HOW TO COMPLETE THIS TASK:
Nothing but the entries, copied exactly, should appear in the response.

Data entries:

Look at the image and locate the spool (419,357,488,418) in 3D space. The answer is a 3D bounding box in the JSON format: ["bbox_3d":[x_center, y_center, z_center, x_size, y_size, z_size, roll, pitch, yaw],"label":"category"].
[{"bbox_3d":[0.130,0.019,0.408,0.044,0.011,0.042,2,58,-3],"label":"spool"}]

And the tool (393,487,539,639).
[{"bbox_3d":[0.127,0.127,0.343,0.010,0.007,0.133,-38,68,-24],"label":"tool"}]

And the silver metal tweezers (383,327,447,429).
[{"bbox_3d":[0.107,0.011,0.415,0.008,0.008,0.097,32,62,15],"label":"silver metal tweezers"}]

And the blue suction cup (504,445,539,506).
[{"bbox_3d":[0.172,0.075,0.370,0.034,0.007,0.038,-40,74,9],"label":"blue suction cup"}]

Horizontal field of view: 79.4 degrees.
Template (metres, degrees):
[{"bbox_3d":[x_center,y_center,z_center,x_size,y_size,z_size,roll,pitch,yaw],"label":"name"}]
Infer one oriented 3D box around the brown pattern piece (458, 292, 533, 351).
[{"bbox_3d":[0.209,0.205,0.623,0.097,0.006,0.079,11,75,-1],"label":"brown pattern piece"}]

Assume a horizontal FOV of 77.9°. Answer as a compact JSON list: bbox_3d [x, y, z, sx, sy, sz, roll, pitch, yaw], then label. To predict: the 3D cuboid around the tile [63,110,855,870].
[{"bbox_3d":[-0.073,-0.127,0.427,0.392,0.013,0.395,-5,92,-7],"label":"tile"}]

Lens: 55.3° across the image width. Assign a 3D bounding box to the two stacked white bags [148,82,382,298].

COMPLETED EXERCISE:
Look at the image and locate the spool (419,357,488,418) in 3D space. The answer is a 3D bounding box in the JSON format: ["bbox_3d":[x_center, y_center, z_center, x_size, y_size, z_size, roll, pitch, yaw],"label":"category"].
[{"bbox_3d":[0.130,0.019,0.408,0.044,0.011,0.042,2,58,-3],"label":"spool"}]

And the tool (393,487,539,639).
[{"bbox_3d":[0.127,0.127,0.343,0.010,0.007,0.133,-38,68,-24],"label":"tool"}]

And the silver metal tweezers (383,327,447,429).
[{"bbox_3d":[0.107,0.011,0.415,0.008,0.008,0.097,32,62,15],"label":"silver metal tweezers"}]

And the blue suction cup (504,445,539,506).
[{"bbox_3d":[0.172,0.075,0.370,0.034,0.007,0.038,-40,74,9],"label":"blue suction cup"}]

Horizontal field of view: 79.4 degrees.
Template (metres, degrees):
[{"bbox_3d":[x_center,y_center,z_center,x_size,y_size,z_size,roll,pitch,yaw],"label":"name"}]
Infer one oriented 3D box around the brown pattern piece (458, 292, 533, 351).
[{"bbox_3d":[0.209,0.205,0.623,0.097,0.006,0.079,11,75,-1],"label":"brown pattern piece"}]

Assume a horizontal FOV of 77.9°. Answer as a compact JSON list: bbox_3d [x, y, z, sx, sy, sz, roll, pitch, yaw], then label. To predict: the 3D cuboid around the tile [63,110,855,870].
[{"bbox_3d":[-0.073,-0.127,0.427,0.392,0.013,0.395,-5,92,-7],"label":"tile"}]

Lens: 55.3° across the image width. Assign a 3D bounding box to the two stacked white bags [148,82,382,298].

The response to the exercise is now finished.